En los primeros kilómetros lo pasé mal. Me descolgué del pelotón y tuve que ponerme a rueda del coche del equipo para aguantar. Un juez árbitro en moto vino para pegarnos la bronca cuando llevaba ahí media docena de kilómetros. El mecánico se puso a gritarles. José Luis, fiel a su filosofía, le pidió calma. Y, al mismo tiempo, le dijo al árbitro que se acercase al coche. Con un buen manejo del francés le soltó un discurso sobre los valores del ciclismo y el ejemplo que los deportistas representan para la sociedad. No entendí ni la mitad de lo que José Luis había dicho. Tampoco creo que el juez árbitro lo entendiera, la verdad. Pero nos dejó seguir corriendo a rebufo del coche. Y eso hizo que me recuperase lo suficiente para volver a la cola del pelotón.

Con la llegada de los puertos más serios, se formó una grupeta con los esprínteres. Fue en ese momento cuando entendí que iba a acabar la etapa.

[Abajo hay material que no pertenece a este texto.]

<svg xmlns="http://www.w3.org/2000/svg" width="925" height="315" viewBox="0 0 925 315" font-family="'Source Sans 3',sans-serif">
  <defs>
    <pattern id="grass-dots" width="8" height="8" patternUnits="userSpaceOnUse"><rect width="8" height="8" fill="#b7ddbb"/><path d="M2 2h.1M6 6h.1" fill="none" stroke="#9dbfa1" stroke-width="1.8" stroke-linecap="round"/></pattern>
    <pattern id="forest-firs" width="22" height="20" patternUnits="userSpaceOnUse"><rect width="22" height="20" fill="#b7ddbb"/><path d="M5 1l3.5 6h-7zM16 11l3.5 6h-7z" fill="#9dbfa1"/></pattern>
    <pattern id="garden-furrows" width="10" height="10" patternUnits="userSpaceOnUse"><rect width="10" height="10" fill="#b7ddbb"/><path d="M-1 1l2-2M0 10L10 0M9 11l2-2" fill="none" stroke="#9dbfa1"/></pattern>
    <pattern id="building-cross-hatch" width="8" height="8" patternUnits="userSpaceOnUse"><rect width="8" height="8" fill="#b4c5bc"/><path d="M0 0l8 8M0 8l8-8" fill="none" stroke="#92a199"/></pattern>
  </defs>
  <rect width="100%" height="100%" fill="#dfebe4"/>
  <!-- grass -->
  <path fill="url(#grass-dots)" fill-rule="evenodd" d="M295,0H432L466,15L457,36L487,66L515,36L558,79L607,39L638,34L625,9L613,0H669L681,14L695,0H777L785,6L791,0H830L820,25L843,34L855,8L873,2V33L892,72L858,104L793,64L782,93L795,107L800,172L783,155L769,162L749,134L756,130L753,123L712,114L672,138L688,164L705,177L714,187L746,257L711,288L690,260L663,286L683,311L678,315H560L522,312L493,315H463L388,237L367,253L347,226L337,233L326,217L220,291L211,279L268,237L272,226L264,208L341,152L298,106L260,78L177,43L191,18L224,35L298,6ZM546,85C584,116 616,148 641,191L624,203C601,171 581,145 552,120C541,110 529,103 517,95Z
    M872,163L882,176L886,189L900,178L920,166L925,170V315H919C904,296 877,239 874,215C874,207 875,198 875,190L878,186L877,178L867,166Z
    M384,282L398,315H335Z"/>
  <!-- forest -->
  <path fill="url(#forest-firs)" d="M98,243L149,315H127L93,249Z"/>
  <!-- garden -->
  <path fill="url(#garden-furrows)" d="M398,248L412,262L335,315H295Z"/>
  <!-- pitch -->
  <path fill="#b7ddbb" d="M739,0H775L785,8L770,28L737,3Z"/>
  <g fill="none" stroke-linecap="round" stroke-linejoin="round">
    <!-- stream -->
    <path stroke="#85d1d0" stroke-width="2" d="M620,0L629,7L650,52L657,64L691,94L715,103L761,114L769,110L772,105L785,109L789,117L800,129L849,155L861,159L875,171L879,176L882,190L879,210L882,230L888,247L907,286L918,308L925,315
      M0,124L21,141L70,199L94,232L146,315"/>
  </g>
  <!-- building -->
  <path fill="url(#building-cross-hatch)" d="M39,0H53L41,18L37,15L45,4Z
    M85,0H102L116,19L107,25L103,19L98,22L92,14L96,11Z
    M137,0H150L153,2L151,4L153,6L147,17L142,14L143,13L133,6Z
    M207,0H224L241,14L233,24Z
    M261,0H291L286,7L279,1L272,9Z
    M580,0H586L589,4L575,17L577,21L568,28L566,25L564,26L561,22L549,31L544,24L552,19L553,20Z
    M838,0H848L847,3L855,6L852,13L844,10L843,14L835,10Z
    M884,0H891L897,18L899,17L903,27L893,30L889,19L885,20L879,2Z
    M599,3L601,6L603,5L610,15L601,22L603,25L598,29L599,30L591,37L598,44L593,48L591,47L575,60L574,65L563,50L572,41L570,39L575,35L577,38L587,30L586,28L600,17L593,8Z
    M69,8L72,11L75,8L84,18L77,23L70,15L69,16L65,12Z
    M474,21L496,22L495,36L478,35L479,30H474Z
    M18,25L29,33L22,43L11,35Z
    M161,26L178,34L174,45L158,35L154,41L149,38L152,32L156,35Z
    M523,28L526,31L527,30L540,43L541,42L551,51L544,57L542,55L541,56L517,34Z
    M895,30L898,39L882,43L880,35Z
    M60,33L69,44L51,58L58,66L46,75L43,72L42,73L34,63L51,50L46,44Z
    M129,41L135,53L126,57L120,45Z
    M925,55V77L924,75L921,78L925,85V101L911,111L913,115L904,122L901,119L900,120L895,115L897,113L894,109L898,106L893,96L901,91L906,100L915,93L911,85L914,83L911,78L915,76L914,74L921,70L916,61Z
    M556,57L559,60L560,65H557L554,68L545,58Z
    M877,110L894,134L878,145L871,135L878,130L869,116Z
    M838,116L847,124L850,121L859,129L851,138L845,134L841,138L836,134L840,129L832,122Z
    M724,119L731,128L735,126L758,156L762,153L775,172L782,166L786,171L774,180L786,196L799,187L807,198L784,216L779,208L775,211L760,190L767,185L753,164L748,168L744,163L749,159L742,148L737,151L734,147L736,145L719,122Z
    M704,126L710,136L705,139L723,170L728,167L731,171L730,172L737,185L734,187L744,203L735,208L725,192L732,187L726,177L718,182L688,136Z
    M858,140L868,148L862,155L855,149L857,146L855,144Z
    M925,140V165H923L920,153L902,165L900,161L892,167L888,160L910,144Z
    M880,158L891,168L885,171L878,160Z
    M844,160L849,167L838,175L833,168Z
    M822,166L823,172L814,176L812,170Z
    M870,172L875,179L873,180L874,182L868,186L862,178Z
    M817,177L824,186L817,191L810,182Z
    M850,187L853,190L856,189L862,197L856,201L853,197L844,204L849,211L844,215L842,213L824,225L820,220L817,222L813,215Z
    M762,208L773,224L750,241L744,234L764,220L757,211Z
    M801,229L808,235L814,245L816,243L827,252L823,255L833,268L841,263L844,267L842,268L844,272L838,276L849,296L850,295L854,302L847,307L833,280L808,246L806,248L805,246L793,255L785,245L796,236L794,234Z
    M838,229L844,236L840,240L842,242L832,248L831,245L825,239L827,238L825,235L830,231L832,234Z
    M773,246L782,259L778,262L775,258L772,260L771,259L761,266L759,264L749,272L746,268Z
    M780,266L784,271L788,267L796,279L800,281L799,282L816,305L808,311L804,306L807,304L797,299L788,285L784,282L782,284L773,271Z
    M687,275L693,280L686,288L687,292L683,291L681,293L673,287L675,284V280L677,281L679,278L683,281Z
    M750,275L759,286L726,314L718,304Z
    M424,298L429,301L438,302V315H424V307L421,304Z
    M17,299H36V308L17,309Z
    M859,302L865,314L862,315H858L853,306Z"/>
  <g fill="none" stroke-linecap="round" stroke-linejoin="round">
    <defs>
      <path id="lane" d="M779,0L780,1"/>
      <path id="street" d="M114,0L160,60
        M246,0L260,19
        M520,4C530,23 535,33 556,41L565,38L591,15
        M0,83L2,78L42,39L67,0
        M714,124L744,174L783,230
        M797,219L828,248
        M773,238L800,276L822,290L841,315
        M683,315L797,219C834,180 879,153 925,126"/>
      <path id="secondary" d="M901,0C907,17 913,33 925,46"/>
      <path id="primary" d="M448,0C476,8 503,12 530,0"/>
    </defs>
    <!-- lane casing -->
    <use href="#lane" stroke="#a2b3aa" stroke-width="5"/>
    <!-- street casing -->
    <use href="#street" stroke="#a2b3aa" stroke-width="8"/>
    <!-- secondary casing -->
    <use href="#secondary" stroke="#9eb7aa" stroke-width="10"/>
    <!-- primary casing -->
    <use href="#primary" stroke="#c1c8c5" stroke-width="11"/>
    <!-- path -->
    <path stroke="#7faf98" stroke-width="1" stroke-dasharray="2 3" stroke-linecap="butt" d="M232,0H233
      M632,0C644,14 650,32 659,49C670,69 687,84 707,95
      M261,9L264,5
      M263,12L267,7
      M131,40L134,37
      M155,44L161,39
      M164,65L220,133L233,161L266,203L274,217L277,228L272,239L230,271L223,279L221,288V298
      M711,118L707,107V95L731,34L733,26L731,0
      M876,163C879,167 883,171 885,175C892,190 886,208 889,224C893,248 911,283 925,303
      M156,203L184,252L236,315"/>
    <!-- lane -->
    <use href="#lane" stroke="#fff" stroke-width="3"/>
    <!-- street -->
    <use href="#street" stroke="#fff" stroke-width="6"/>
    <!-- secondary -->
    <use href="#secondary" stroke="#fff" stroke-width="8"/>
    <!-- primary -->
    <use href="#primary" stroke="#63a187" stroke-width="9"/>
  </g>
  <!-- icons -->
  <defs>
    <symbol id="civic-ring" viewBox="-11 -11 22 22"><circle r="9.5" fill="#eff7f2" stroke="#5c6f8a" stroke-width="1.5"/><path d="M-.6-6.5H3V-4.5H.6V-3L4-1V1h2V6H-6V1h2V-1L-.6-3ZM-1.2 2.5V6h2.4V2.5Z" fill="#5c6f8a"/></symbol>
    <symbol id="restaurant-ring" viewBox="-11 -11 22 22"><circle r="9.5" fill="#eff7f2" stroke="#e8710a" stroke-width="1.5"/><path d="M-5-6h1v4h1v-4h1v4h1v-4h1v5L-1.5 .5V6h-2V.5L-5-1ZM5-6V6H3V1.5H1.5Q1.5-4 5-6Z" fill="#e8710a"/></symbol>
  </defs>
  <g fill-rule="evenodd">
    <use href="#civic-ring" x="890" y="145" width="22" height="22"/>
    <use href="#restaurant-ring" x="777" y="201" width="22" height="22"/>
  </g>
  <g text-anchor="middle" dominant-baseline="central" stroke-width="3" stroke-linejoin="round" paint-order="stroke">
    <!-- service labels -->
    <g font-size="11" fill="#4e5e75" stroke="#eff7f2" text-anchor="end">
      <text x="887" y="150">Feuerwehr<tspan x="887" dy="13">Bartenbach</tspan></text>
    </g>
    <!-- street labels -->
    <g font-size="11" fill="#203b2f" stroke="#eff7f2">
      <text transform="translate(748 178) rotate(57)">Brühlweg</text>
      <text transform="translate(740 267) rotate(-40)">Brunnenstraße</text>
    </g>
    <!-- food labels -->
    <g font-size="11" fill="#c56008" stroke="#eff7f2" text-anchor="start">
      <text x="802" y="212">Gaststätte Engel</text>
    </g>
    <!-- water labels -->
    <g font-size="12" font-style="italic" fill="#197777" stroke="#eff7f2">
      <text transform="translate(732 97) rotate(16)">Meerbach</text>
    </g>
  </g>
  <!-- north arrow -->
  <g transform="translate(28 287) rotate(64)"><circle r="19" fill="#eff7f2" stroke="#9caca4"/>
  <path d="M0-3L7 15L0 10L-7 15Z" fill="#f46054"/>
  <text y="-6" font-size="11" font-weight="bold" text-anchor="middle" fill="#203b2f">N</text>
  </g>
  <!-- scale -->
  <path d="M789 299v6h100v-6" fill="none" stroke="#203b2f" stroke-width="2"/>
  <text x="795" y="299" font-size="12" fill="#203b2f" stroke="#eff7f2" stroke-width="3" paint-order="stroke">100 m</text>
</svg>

Llevaban un ritmo alto para mi nivel físico de ese día, pero no era algo que me desbordase. Apreté los dientes y dejé pasar los kilómetros. En la disputa por la etapa, Caisse d’Epargne trabajó muy bien, pero Saunier Duval se llevó la victoria con Riccardo Riccò, un joven escalador italiano que había brillado a gran nivel en el Giro de Italia y al que todo el mundo comparaba con Marco Pantani. Era el ciclista al que más odiaba, un tipo que afirmaba con su boca bien grande que había preparado el Tour en la playa y que no necesitaba más para llegar a tope. En el fondo, todo en él me parecía una parodia de un niñato ególatra. Por no decir que tanto Enrique como yo pensábamos que no jugaba limpio. Pero en el ciclismo de esos años era injusto señalar a uno. Solo los controles nos podían decir quién iba limpio y quién no. Y en muchas ocasiones ni siquiera los controles.

De todos modos, esa no era mi guerra. Mi única batalla consistía en llegar a la meta. Por eso, cuando afrontábamos la subida a Super Besse y vi que algunos velocistas se descolgaban de la grupeta, respiré con alivio. Lo peor había pasado, pensé durante un segundo. El día ya lo podía dar por salvado. Por un segundo me sentí eufórico. Pero lo peor llegó justo a continuación, cuando me puse a analizar mi futuro: tenía por delante otros 15 esfuerzos agónicos con el único reto de acabar la etapa. Con ese nivel de contusiones y fatiga, nada más estaba a mi alcance. El panorama resultaba deprimente.